DALL-E 2 has also resurfaced some of the longtime disagreements over the preferred approach toward artificial general intelligence. OpenAI’s latest innovation has certainly proven that with the right architecture and inductive biases, you can still squeeze more out of neural networks.
Proponents of pure deep learning approaches jumped on the opportunity to slight their critics, including a recent essay by cognitive scientist Gary Marcus titled, “Deep Learning is Hitting a Wall.” Marcus endorses a hybrid approach that combines neural networks with symbolic systems.
Based on the examples that have been shared by the OpenAI team, DALL-E 2 seems to manifest some of the commonsense capabilities that have so long been missing in deep learning systems. But it remains to be seen how deep this commonsense and semantic stability goes, and how DALL-E 2 and its successors will deal with more complex concepts such as compositionality.
The DALL-E 2 paper mentions some of the limitations of the model in generating text and complex scenes. Responding to the many tweets directed his way, Marcus pointed out that the DALL-E 2 paper in fact proves some of the points he has been making in his papers and essays.
Some scientists have pointed out that despite the fascinating results of DALL-E 2, some of the key challenges of artificial intelligence remain unsolved. Melanie Mitchell, Professor of Complexity at the Santa Fe Institute and author of Artificial Intelligence: A Guide For Thinking Humans, raised some important questions in a Twitter thread.
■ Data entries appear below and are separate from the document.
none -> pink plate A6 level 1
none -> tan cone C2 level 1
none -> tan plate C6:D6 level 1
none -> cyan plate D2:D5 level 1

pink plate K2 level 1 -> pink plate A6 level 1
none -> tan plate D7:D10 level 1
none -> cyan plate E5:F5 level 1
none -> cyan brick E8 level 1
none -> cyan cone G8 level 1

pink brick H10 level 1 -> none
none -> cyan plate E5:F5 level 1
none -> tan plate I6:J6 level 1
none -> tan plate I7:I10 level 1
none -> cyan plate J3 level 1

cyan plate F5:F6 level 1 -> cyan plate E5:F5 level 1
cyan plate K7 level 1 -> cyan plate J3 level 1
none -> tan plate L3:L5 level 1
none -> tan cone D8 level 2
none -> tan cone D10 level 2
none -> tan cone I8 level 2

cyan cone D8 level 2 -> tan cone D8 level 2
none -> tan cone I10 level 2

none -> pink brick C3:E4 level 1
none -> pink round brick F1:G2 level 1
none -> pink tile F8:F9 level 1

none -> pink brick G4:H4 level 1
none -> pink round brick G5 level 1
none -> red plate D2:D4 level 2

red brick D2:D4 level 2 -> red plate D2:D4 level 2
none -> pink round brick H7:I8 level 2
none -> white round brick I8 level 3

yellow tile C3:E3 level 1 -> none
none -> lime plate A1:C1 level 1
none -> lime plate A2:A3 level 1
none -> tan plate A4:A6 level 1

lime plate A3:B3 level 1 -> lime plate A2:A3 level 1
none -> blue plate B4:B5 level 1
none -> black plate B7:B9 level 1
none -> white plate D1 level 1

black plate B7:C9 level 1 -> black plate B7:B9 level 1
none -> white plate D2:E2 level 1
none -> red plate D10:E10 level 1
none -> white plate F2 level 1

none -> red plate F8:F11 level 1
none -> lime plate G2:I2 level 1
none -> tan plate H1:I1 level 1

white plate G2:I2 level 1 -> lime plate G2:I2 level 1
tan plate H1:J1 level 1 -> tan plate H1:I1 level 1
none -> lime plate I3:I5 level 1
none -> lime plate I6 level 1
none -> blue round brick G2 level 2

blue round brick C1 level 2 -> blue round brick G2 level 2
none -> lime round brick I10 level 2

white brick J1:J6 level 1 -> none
Mitchell referred to Bongard problems, a set of challenges that test the understanding of concepts such as sameness, adjacency, numerosity, concavity/convexity, and closedness/openness.
“We humans can solve these visual puzzles due to our core knowledge of basic concepts and our abilities of flexible abstraction and analogy,” Mitchell tweeted. “If such an AI system were created, I would be convinced that the field is making real progress on human-level intelligence. Until then, I will admire the impressive products of machine learning and big data, but will not mistake them for progress toward general intelligence.”
The business case for DALL-E 2
Since switching from non-profit to a “capped profit” structure, OpenAI has been trying to find the balance between scientific research and product development. The company’s strategic partnership with Microsoft has given it solid channels to monetize some of its technologies, including GPT-3 and Codex.
In a blog post, Altman suggested a possible DALL-E 2 product launch in the summer. Many analysts are already suggesting applications for DALL-E 2, such as creating graphics for articles (I could certainly use some for mine) and doing basic edits on images. DALL-E 2 will enable more people to express their creativity without the need for special skills with tools.
Altman suggests that advances in AI are taking us toward “a world in which good ideas are the limit for what we can do, not specific skills.”
In any case, the more interesting applications of DALL-E will surface as more and more users tinker with it. For example, the idea for Copilot and Codex emerged as users started using GPT-3 to generate source code for software.
If OpenAI releases a paid API service a la GPT-3, then more and more people will be able to build apps with DALL-E 2 or integrate the technology into existing applications. But as was the case with GPT-3, building a business model around a potential DALL-E 2 product will have its own unique challenges. A lot of it will depend on the costs of training and running DALL-E 2, the details of which have not been published yet.
And as the exclusive license holder to GPT-3’s technology, Microsoft will be the main winner of any innovation built on top of DALL-E 2 because it will be able to do it faster and cheaper. Like GPT-3, DALL-E 2 is a reminder that as the AI community continues to gravitate toward creating larger neural networks trained on ever-larger training datasets, power will continue to be consolidated in a few very wealthy companies that have the financial and technical resources needed for AI research.